▶ TAREA ASIGNADA
Según el texto extraído, ¿a qué se obligan las plantas de generación a cambio de una remuneración fija en las subastas de cargo por confiabilidad?

▶ TEXTO EXTRAÍDO

########################################

El programa del presidente electo Abelardo de la Espriella contempla nuevas subastas de cargo por confiabilidad y la modernización de las redes de distribución para contener el riesgo de desabastecimiento, según informó Infobae. Se trata de dos líneas de acción orientadas a fortalecer la oferta eléctrica del país y a reducir los puntos críticos del sistema.
Las subastas de cargo por confiabilidad son un mecanismo mediante el cual el Estado contrata con generadores de energía compromisos de disponibilidad de largo plazo. A cambio de una remuneración fija, las plantas se obligan a estar listas para entregar potencia cuando el sistema lo requiera. Con esta herramienta, el gobierno saliente ha buscado asegurar el respaldo térmico frente a episodios de baja hidrología.
La modernización de las redes de distribución, por su parte, apunta a reducir pérdidas técnicas y no técnicas, mejorar la calidad del servicio en zonas con frecuentes interrupciones y permitir la integración de nuevas fuentes de generación, incluida la renovable. En varias regiones del país, los operadores de red han reportado activos con décadas de antigüedad y limitaciones para atender la demanda creciente.

########################################

▶ DATOS PROPORCIONADOS
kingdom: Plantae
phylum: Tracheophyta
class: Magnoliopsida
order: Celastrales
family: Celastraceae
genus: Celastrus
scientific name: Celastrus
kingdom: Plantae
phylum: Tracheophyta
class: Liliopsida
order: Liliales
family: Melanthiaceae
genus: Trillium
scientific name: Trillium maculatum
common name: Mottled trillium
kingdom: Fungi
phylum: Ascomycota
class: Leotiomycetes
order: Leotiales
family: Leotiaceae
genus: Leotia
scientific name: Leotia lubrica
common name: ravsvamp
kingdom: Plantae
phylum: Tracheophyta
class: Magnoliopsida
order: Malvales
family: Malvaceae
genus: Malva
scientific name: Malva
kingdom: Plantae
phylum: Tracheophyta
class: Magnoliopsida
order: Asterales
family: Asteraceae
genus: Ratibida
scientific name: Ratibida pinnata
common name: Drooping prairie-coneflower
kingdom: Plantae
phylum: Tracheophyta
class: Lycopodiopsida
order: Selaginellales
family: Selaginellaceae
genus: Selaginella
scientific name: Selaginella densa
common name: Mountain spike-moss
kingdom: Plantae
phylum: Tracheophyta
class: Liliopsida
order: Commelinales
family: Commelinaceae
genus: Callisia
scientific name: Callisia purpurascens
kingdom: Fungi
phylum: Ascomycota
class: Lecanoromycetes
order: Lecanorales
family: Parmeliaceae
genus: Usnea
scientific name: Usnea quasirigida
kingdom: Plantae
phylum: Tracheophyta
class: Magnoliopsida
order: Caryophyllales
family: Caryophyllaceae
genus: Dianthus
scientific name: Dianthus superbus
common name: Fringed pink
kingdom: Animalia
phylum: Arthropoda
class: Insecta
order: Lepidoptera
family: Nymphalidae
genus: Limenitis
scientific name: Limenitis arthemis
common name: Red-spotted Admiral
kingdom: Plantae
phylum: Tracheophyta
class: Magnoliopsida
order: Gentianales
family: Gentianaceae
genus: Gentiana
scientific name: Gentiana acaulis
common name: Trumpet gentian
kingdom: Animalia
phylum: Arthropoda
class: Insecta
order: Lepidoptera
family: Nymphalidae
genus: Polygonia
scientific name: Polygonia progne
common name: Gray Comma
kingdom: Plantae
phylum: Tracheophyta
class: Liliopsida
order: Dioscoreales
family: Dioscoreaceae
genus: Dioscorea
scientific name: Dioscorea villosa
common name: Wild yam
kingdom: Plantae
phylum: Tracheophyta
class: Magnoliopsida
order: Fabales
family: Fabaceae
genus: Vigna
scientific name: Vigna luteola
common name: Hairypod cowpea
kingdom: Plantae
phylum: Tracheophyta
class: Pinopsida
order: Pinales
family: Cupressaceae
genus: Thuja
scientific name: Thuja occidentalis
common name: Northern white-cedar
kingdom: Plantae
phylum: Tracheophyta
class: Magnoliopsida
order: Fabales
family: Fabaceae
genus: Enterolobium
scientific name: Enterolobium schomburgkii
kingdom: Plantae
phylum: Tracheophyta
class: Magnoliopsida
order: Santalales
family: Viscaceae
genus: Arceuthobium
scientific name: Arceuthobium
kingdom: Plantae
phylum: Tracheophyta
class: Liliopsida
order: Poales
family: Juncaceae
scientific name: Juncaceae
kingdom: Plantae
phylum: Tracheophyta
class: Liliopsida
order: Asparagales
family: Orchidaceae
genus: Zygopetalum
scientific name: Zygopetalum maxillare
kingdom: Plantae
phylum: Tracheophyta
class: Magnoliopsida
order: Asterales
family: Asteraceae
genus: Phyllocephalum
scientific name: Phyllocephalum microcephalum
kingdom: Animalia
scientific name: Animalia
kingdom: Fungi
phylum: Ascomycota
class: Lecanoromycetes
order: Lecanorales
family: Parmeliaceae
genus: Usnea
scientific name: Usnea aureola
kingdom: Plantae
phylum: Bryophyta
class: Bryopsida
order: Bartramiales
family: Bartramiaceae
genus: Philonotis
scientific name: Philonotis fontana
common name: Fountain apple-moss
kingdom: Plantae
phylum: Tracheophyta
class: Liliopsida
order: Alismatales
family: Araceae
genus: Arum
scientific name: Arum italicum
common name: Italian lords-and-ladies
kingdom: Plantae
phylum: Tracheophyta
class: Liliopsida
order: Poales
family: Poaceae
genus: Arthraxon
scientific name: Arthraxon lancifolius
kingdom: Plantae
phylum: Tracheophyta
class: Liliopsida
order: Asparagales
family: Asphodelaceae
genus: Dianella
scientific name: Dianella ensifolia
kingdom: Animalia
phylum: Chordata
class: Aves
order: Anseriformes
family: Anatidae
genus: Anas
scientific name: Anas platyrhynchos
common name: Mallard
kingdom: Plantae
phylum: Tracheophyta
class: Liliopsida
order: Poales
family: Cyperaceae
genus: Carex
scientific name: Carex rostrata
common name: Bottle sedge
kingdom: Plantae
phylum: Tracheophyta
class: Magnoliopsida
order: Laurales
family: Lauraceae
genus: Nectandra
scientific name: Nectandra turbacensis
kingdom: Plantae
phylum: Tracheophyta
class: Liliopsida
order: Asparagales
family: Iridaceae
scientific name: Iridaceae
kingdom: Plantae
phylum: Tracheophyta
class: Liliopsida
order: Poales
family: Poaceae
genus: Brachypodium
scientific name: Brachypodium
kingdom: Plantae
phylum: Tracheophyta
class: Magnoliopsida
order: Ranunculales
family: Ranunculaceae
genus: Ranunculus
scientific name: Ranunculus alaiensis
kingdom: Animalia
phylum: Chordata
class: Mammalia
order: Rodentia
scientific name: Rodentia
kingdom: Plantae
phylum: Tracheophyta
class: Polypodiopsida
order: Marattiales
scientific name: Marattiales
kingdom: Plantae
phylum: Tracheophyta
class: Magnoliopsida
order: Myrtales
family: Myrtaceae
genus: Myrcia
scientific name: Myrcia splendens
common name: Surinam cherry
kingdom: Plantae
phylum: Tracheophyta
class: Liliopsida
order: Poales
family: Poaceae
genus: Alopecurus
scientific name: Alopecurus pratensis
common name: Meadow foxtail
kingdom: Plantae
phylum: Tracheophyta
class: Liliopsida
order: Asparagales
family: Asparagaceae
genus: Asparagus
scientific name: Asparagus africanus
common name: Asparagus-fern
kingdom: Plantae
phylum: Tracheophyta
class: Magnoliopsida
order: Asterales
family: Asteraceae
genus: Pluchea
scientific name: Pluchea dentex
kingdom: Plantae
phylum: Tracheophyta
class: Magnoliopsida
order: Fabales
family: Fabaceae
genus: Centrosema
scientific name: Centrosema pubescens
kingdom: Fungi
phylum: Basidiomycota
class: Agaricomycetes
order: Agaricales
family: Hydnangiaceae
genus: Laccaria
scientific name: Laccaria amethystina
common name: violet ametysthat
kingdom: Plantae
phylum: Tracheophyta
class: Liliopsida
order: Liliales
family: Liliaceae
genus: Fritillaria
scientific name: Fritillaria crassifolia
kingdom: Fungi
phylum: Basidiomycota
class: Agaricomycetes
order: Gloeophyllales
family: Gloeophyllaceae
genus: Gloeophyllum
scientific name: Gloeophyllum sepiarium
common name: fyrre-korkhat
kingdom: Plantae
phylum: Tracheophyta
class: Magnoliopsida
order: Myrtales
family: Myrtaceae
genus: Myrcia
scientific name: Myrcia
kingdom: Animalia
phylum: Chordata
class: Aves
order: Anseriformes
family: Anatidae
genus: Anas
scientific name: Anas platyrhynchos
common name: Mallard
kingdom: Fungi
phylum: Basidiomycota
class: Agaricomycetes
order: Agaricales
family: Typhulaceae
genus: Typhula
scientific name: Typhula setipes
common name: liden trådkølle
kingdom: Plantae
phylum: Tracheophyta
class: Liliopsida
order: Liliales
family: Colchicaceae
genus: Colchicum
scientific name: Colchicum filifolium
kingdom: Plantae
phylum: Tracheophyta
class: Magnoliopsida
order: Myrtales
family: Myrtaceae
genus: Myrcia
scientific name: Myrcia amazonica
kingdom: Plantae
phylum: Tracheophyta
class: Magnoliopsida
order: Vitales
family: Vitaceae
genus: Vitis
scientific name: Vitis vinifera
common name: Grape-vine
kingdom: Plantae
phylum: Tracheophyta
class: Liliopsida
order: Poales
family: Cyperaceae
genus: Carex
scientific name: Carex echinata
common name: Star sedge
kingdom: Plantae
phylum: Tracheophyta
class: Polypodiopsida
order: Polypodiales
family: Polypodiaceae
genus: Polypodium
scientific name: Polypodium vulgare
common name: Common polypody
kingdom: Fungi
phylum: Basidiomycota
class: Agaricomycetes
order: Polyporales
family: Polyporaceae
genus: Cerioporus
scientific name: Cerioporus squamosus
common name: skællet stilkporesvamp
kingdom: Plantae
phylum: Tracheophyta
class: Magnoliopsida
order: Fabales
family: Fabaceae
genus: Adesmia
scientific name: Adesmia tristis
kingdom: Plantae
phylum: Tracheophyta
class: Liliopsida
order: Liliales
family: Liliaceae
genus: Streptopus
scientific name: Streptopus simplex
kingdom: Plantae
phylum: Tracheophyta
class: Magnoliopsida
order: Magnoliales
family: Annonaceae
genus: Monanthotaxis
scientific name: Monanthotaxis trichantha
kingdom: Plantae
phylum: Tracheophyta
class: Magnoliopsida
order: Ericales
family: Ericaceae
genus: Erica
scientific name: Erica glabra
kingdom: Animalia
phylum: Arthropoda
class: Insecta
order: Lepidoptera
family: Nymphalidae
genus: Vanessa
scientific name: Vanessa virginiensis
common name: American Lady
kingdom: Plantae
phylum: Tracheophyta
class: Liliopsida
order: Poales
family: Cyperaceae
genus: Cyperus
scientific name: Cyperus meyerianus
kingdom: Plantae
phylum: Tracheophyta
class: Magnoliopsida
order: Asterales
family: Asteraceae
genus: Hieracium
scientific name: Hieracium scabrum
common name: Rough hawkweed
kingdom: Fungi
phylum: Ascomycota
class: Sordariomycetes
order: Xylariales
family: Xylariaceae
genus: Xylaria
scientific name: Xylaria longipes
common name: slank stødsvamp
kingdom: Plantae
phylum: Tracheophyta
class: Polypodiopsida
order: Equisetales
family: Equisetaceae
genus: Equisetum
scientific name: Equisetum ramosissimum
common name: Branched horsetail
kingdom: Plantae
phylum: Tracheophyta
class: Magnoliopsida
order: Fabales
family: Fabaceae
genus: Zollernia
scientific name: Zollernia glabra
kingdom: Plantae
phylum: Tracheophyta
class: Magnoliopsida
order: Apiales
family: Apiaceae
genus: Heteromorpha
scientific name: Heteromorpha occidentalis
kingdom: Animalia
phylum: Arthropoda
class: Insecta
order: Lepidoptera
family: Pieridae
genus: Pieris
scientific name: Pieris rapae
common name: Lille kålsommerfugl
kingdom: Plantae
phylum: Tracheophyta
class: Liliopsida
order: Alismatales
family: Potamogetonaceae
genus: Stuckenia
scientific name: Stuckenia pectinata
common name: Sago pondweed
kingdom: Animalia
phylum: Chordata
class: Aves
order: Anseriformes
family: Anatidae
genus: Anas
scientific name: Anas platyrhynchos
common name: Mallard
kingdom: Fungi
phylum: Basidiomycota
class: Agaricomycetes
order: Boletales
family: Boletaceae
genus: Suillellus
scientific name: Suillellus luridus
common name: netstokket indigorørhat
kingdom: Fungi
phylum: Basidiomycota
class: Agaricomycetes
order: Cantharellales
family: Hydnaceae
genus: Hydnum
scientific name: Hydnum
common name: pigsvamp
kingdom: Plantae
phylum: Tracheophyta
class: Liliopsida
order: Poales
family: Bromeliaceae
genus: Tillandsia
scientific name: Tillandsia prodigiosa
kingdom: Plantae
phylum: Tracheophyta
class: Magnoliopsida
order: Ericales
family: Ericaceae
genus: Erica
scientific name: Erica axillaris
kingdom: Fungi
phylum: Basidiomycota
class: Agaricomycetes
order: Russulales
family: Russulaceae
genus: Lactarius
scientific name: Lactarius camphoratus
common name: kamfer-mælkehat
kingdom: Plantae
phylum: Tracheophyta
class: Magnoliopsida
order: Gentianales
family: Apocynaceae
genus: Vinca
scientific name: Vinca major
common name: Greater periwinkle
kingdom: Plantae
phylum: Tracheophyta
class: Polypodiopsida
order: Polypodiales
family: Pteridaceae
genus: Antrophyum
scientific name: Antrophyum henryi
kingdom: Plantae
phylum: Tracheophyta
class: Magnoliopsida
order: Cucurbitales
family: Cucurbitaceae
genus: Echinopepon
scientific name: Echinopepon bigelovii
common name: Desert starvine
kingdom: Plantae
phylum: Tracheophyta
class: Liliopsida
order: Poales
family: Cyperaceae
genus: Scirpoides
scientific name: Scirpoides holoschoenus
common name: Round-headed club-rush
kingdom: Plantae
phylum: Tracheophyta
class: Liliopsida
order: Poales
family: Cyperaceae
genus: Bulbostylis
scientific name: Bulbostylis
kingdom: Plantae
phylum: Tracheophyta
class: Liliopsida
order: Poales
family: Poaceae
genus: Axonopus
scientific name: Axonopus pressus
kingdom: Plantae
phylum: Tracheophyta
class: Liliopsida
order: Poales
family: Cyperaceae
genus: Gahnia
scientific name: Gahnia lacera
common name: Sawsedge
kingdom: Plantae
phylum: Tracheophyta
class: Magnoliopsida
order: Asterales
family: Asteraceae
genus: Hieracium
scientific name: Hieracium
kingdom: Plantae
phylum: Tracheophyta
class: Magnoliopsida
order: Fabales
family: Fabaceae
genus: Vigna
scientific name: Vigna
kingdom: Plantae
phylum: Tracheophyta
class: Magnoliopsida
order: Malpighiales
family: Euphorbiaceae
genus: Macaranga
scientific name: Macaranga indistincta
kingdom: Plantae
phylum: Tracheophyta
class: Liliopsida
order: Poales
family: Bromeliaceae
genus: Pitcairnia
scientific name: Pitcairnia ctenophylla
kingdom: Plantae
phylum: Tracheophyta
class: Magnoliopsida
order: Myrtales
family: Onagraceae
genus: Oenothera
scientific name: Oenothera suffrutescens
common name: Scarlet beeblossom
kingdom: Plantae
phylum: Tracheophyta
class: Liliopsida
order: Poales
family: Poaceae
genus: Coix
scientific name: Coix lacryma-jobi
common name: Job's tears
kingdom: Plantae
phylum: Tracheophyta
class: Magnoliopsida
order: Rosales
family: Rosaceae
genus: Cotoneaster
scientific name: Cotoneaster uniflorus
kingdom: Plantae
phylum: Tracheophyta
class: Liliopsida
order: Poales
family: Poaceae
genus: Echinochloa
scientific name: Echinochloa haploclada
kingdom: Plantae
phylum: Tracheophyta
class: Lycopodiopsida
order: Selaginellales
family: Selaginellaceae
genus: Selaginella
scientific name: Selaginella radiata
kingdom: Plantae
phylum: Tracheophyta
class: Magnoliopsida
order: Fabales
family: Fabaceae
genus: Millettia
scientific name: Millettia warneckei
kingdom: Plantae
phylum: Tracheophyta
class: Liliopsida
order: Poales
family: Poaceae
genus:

########################################

▶ RESPUESTA ESCRITA
A estar listas para entregar potencia cuando el sistema lo requiera.